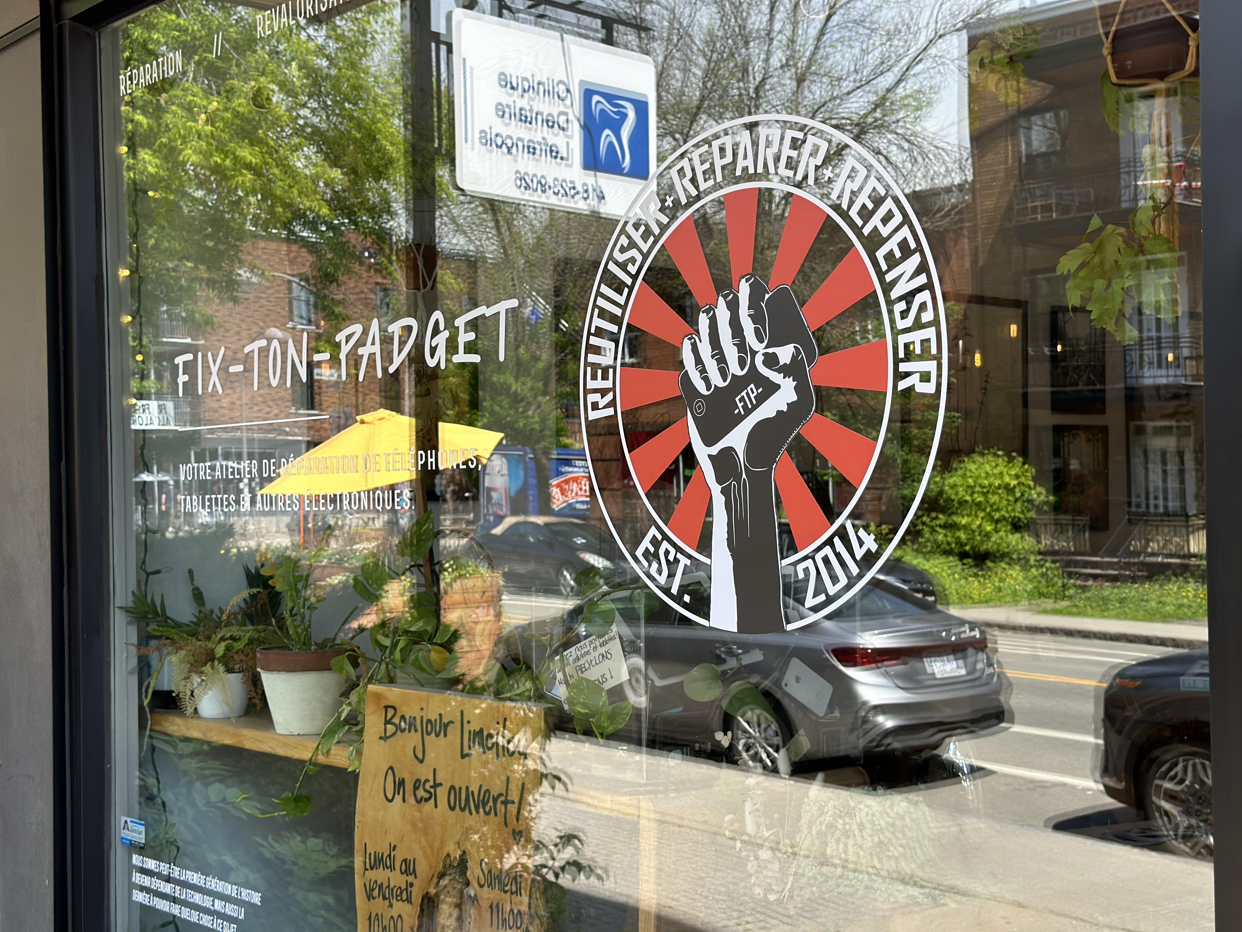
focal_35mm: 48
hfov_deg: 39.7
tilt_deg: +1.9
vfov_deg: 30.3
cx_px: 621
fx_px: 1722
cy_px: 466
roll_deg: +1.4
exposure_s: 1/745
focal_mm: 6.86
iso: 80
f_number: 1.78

----

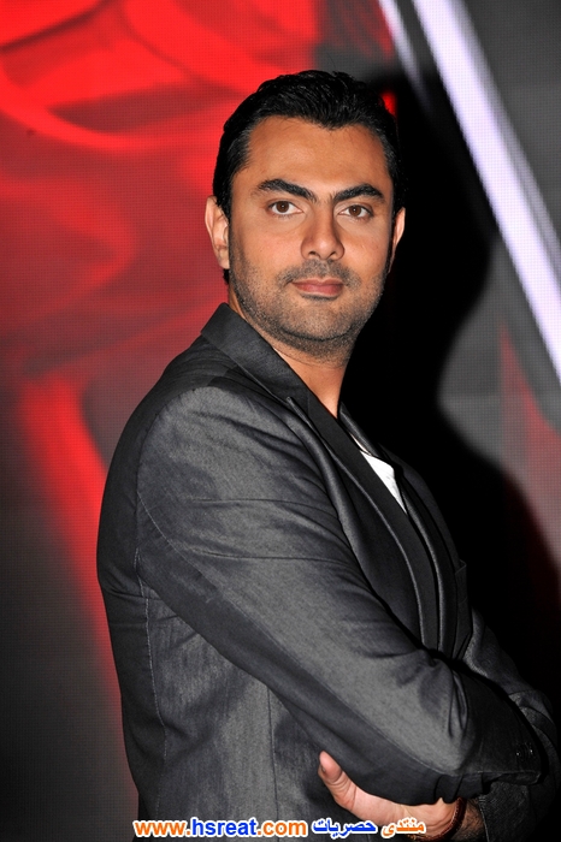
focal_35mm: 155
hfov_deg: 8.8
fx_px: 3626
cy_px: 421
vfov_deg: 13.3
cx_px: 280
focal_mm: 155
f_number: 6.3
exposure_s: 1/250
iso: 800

----

ACTIVITY: Within the listing above, extract exactly the lines from the line with "fx_px: 1722" to the line with "f_number: 1.78", the two named lines included, and no others.

TASK SOLUTION:
fx_px: 1722
cy_px: 466
roll_deg: +1.4
exposure_s: 1/745
focal_mm: 6.86
iso: 80
f_number: 1.78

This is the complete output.